## [Exercise]
Read through the listing, and wherever a line holds the word "联创股份", return it.
*** Exercise data Section Begins ***
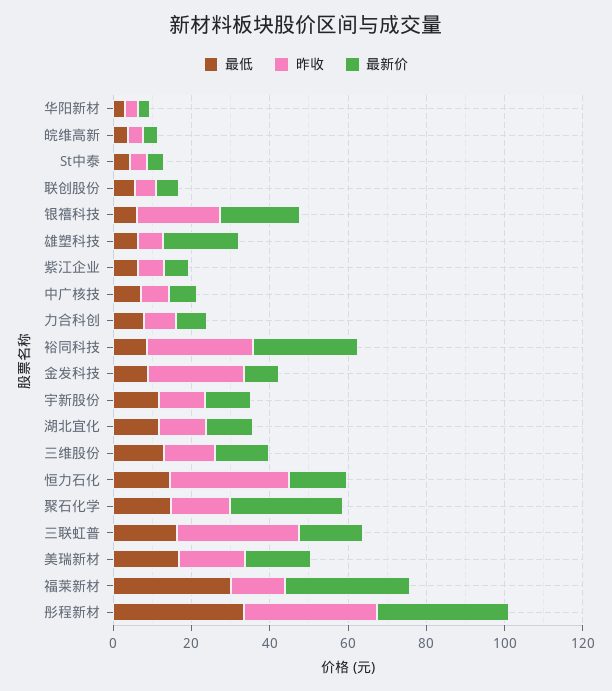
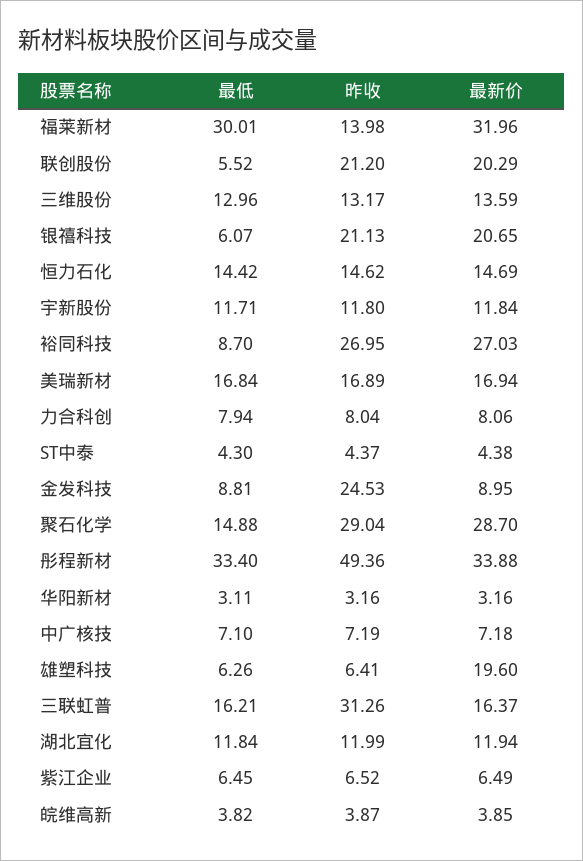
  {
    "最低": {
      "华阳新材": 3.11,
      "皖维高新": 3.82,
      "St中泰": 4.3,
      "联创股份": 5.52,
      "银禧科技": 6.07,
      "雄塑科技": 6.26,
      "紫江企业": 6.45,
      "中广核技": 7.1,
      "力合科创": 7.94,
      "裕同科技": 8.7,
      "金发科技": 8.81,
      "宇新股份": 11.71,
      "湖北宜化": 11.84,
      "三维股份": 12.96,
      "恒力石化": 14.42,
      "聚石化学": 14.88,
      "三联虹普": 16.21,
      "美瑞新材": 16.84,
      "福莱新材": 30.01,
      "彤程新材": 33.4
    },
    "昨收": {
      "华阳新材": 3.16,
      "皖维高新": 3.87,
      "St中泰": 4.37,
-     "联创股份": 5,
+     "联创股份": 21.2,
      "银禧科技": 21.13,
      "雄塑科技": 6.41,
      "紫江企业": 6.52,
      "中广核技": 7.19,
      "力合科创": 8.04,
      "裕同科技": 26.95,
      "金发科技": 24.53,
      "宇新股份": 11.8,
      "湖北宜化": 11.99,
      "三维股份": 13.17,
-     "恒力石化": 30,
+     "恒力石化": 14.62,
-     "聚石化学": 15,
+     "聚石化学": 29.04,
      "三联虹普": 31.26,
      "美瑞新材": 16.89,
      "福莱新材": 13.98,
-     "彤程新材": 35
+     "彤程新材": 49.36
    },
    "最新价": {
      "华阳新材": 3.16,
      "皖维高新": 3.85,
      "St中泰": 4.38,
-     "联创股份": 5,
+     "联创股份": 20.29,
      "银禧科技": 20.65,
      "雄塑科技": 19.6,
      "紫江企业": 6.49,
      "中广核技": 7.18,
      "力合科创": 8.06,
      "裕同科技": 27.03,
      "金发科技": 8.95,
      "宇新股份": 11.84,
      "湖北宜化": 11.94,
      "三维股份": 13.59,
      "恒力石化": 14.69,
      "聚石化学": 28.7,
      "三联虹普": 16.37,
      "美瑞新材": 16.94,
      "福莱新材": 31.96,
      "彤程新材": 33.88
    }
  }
*** Exercise data Section Ends ***
*** Exercise data Section Begins ***
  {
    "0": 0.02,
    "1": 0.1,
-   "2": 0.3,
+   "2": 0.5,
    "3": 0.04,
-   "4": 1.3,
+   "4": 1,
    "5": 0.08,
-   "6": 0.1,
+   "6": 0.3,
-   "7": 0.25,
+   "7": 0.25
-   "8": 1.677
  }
*** Exercise data Section Ends ***
## [Task answer]
      "联创股份": 5.52,
-     "联创股份": 5,
+     "联创股份": 21.2,
-     "联创股份": 5,
+     "联创股份": 20.29,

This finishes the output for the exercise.